*Exercise instructions*. All lines from the one including "30,066 | | | | | |" to the bottom of the entries below should be repeated exactly, both ends kept.

(Records from a data source)
◆ ◆ ◆ ◆
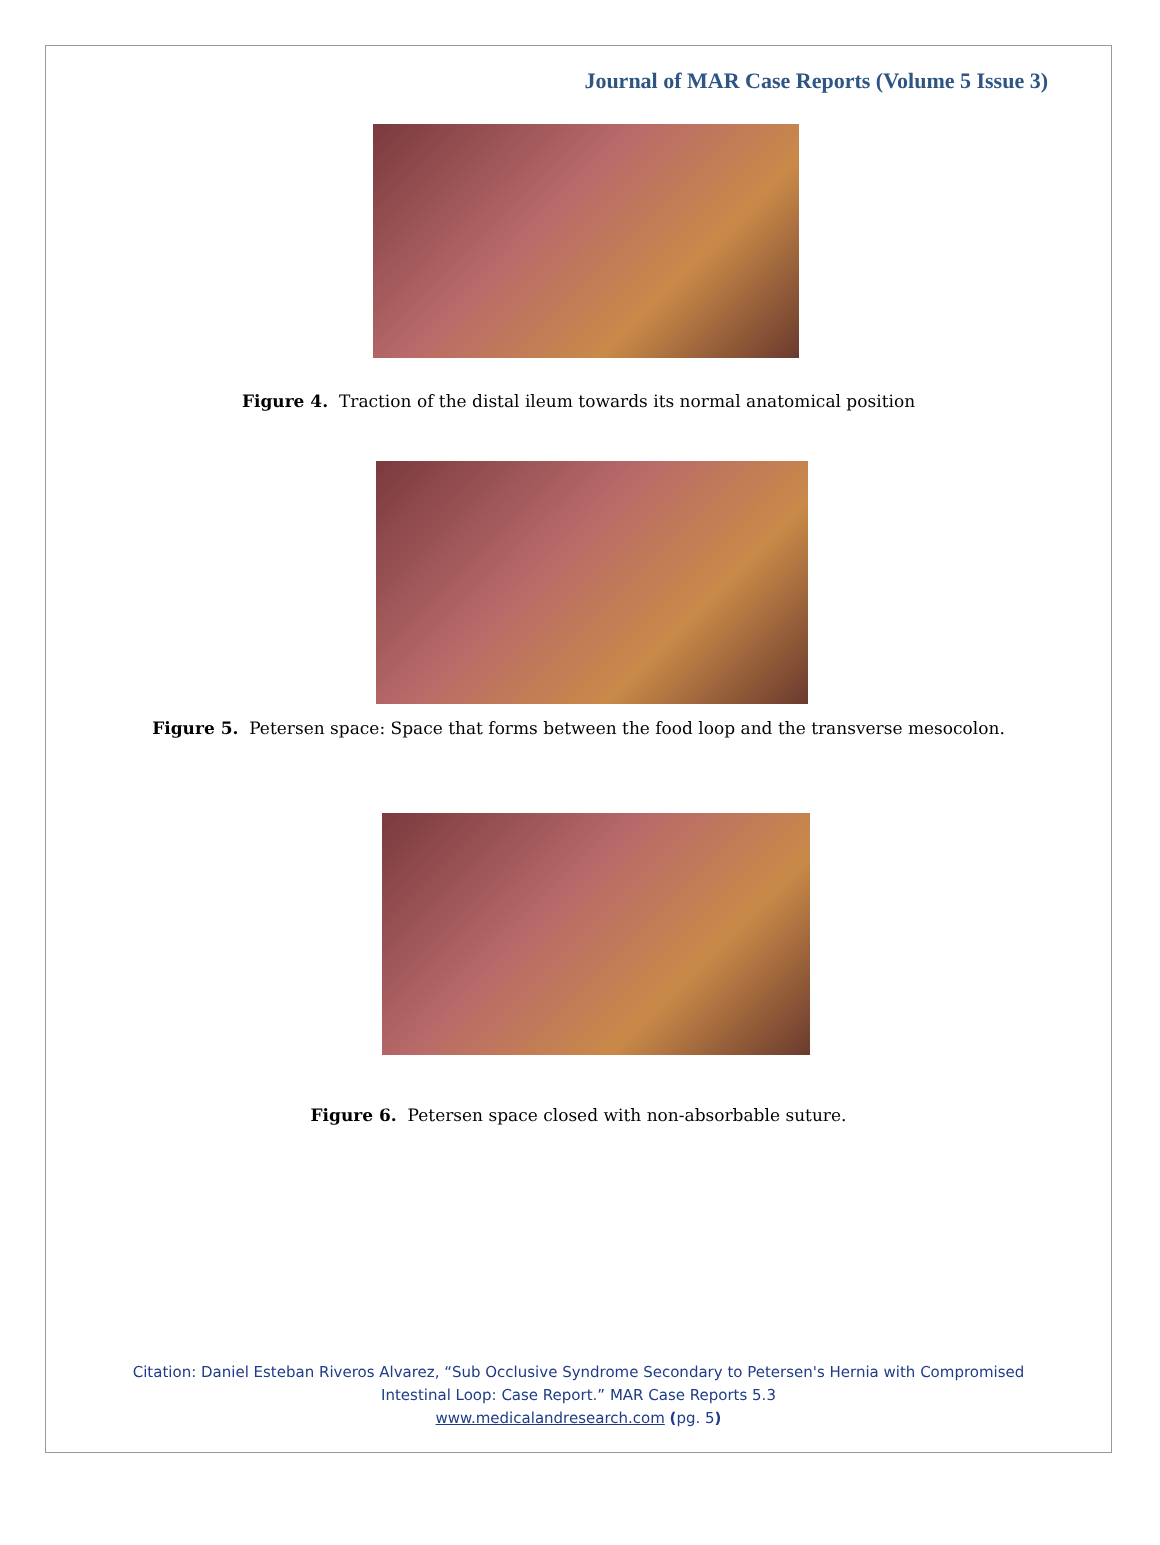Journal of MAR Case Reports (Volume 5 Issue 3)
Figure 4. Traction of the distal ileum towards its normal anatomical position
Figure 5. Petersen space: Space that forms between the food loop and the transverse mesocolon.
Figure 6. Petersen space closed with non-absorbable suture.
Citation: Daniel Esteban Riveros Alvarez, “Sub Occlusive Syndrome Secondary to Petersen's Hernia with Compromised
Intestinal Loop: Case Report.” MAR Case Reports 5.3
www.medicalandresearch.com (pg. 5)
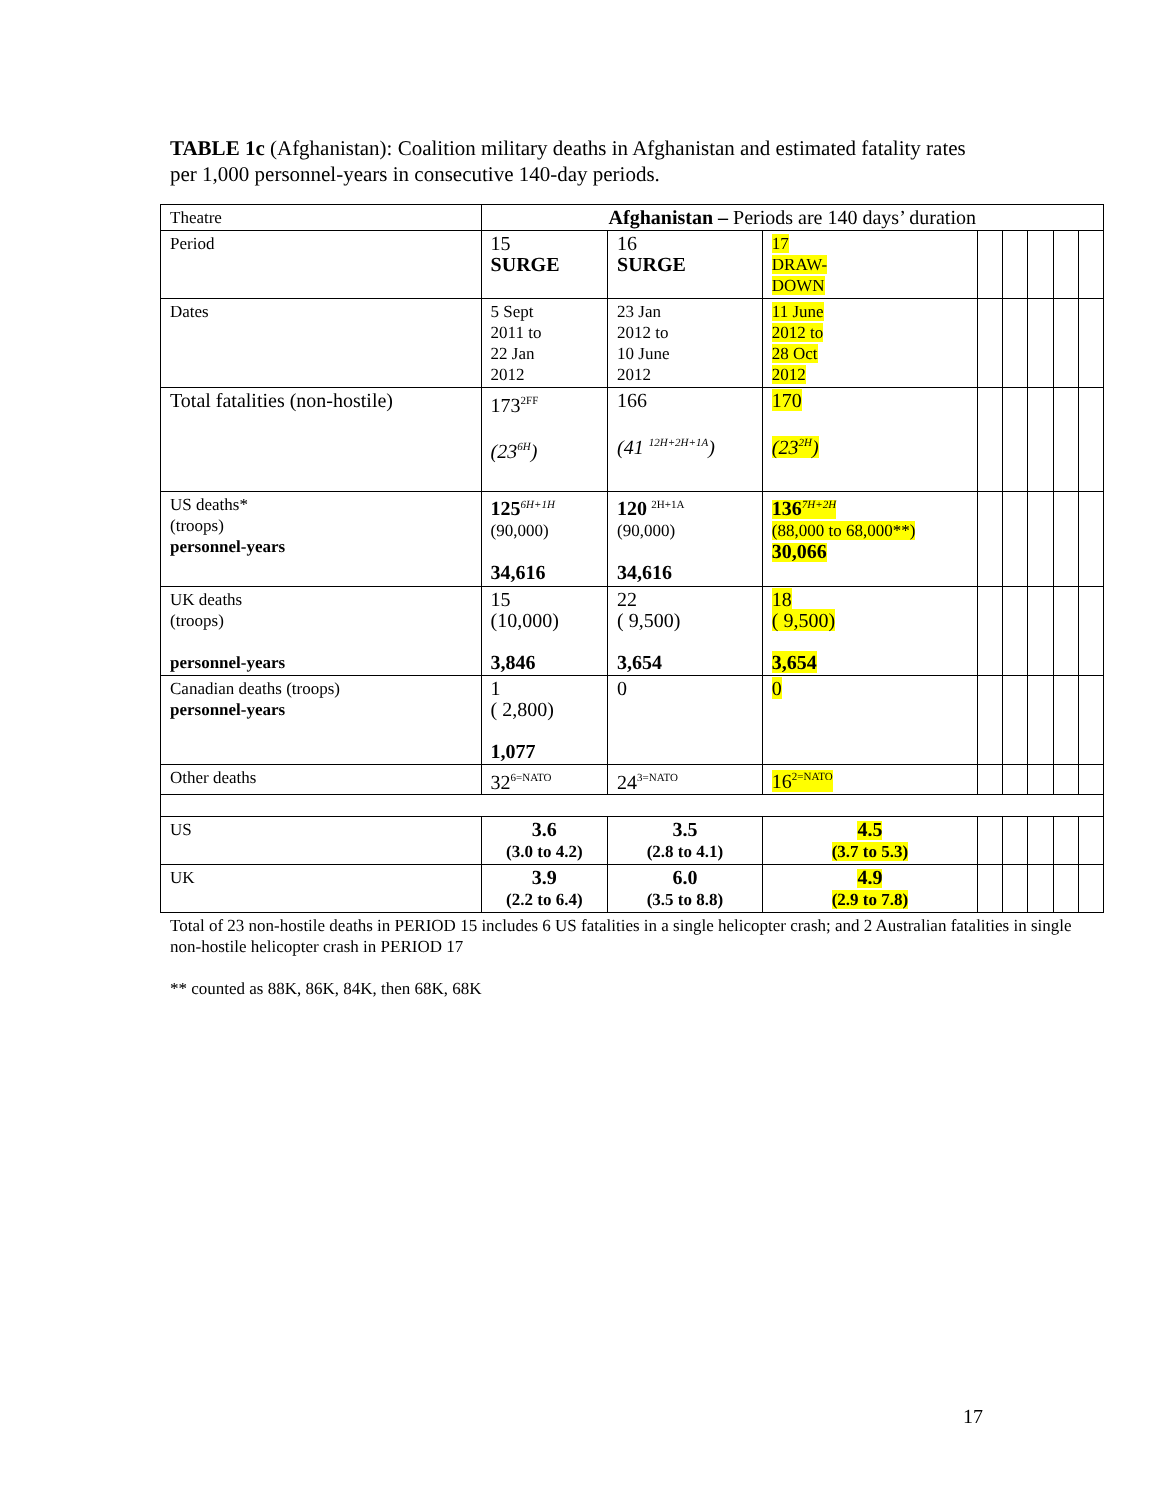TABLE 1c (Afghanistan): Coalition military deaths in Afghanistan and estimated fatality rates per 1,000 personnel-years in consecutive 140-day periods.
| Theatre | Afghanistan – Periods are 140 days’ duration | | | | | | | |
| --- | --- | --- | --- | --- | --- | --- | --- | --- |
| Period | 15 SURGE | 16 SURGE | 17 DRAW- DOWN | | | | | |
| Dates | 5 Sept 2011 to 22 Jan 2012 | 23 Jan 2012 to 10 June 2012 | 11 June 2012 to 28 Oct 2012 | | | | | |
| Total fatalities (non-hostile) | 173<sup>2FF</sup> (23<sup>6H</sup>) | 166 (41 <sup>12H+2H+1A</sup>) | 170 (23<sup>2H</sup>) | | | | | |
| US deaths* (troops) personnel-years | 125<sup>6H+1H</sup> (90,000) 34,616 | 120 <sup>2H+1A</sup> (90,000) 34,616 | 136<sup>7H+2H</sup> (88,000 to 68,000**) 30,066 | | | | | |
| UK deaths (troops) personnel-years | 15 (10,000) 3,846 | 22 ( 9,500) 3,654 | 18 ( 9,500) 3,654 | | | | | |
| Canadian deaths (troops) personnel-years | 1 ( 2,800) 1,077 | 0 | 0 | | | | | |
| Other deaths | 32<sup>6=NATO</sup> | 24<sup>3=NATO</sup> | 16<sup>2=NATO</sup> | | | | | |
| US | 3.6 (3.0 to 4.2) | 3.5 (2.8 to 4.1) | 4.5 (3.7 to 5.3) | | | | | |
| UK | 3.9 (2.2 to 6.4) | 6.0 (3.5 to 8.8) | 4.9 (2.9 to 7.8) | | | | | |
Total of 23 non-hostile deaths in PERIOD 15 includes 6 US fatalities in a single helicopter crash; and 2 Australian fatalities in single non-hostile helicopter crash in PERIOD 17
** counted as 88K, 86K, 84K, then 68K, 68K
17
◆ ◆ ◆ ◆
*Answer box*.
| US deaths* (troops) personnel-years | 125<sup>6H+1H</sup> (90,000) 34,616 | 120 <sup>2H+1A</sup> (90,000) 34,616 | 136<sup>7H+2H</sup> (88,000 to 68,000**) 30,066 | | | | | |
| UK deaths (troops) personnel-years | 15 (10,000) 3,846 | 22 ( 9,500) 3,654 | 18 ( 9,500) 3,654 | | | | | |
| Canadian deaths (troops) personnel-years | 1 ( 2,800) 1,077 | 0 | 0 | | | | | |
| Other deaths | 32<sup>6=NATO</sup> | 24<sup>3=NATO</sup> | 16<sup>2=NATO</sup> | | | | | |
| US | 3.6 (3.0 to 4.2) | 3.5 (2.8 to 4.1) | 4.5 (3.7 to 5.3) | | | | | |
| UK | 3.9 (2.2 to 6.4) | 6.0 (3.5 to 8.8) | 4.9 (2.9 to 7.8) | | | | | |
Total of 23 non-hostile deaths in PERIOD 15 includes 6 US fatalities in a single helicopter crash; and 2 Australian fatalities in single non-hostile helicopter crash in PERIOD 17
** counted as 88K, 86K, 84K, then 68K, 68K
17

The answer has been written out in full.